Training terminates halfway without any errors

Hello all! I am trying to train a simple PyTorch model implemented from the Siamese CNN paper. The training runs just fine and all, but the run seems to terminate prematurely at the same iteration (254) each time I run it. There is no error code, and adding in a line of code to print the output each iteration shows no visible bugs as well.

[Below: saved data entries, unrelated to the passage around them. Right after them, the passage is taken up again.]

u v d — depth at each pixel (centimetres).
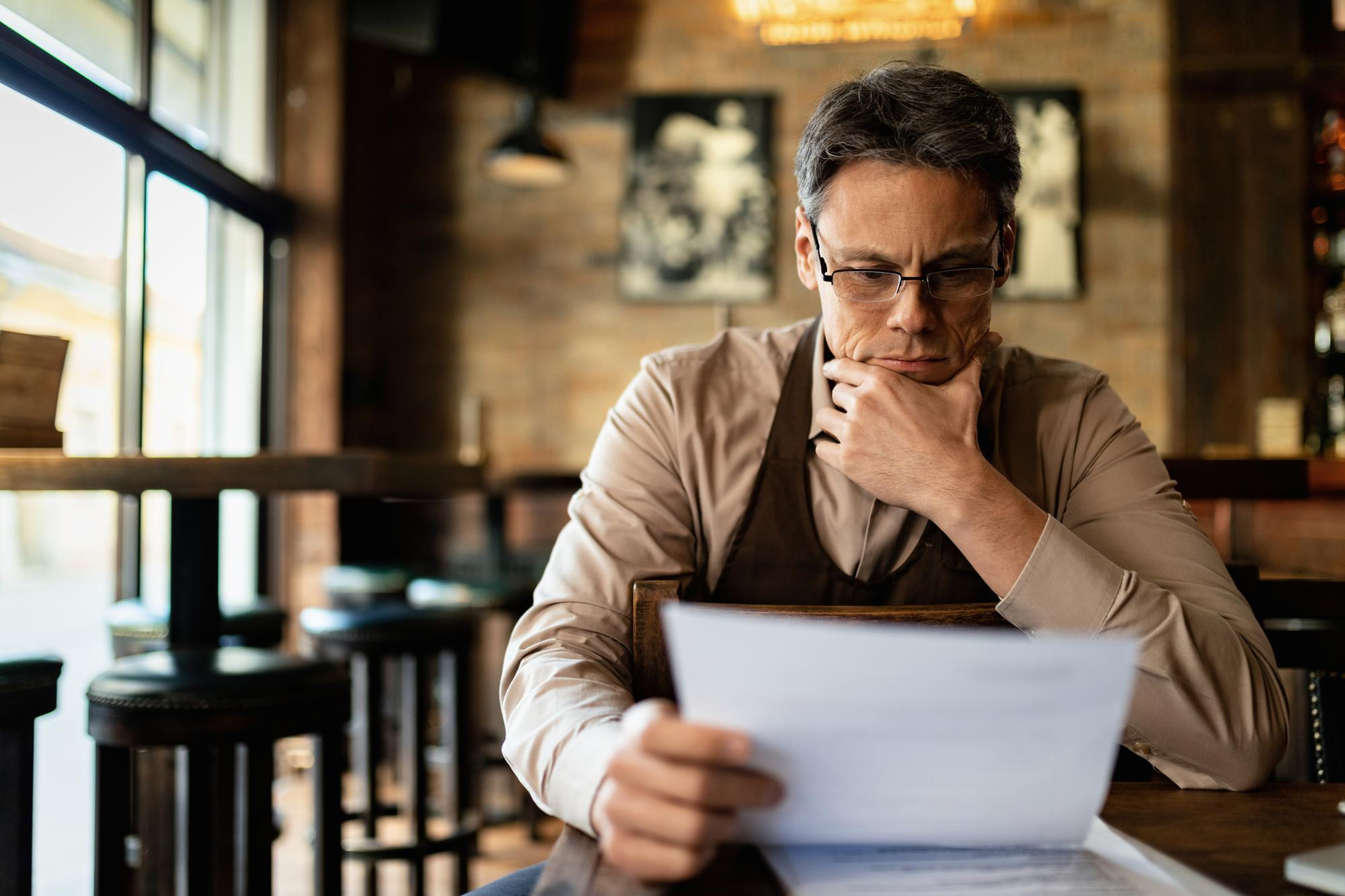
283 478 183
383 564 453
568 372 479
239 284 401
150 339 332
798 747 59
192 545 203
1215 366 423
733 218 470
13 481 176
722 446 119
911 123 96
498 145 426
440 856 319
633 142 475
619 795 60
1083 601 89
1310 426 405
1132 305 457
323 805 185
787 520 114
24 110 272
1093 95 462
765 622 57
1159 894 59
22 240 276
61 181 289
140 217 323
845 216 99
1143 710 87
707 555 121
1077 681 57
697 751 58
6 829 156
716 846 62
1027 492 116
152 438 336
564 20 459
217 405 382
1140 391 455
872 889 59
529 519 468
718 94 473
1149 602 89
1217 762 85
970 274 100
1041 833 62
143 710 159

My training code is as follow:

from tqdm import tqdm
import argparse
import torch
import torch.nn as nn
import torchvision
from torch.autograd import Variable
from torchvision import transforms
import numpy as np
import pickle
from torch.utils.data import DataLoader
from siameseNet import SiameseNet
import os
from data import *
import apex
from apex import amp

def main(args):
    TRAIN_DIR = args.input_dir
    ITERATIONS = 50000

    # Dataset preparation
    print("Preparing the dataset")
    data_transforms = transforms.Compose([
        transforms.RandomAffine(15),
        transforms.ToTensor(),
    ])

    train_ds = OmniglotTrain(TRAIN_DIR, transform=data_transforms)
    trainLoader = DataLoader(train_ds, batch_size=128, shuffle=False, num_workers=4, pin_memory=True)

    # Defining some model components
    criterion = nn.BCEWithLogitsLoss()
    net = SiameseNet().cuda()
    optimizer = torch.optim.Adam(net.parameters(), lr=1e-4)
    amp.initialize(net, optimizer, opt_level="O1")

    # Initializing Apex
    net.train()
    optimizer.zero_grad()

    train_loss = []
    loss_val = 0

    # Training Run
    print(f"Training for {ITERATIONS} iterations")
    for batch_id, (img1, img2, label) in tqdm(enumerate(trainLoader, 1)):
        if batch_id > ITERATIONS:
            break
        img1, img2, label = Variable(img1.cuda(non_blocking=True)), Variable(img2.cuda(non_blocking=True)), Variable(label.cuda(non_blocking=True))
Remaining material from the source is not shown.